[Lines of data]

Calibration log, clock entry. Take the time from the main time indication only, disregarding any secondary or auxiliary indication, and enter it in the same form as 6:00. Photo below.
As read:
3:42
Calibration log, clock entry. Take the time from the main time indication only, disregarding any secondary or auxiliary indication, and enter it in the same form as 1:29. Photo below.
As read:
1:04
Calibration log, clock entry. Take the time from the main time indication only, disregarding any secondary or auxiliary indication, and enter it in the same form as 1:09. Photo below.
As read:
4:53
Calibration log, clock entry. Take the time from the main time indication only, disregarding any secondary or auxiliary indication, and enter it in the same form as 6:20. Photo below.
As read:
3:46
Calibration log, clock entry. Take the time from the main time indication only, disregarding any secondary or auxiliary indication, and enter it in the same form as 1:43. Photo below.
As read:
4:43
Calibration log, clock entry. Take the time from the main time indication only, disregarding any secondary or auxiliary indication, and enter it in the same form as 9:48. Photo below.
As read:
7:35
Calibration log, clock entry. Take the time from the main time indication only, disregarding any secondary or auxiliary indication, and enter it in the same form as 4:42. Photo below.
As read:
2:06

• Exercise description:
Copy the material word for word, starting at the line with "9:48. Photo below." and continuing through its final line.

• Answer for this exercise:
Calibration log, clock entry. Take the time from the main time indication only, disregarding any secondary or auxiliary indication, and enter it in the same form as 9:48. Photo below.
As read:
7:35
Calibration log, clock entry. Take the time from the main time indication only, disregarding any secondary or auxiliary indication, and enter it in the same form as 4:42. Photo below.
As read:
2:06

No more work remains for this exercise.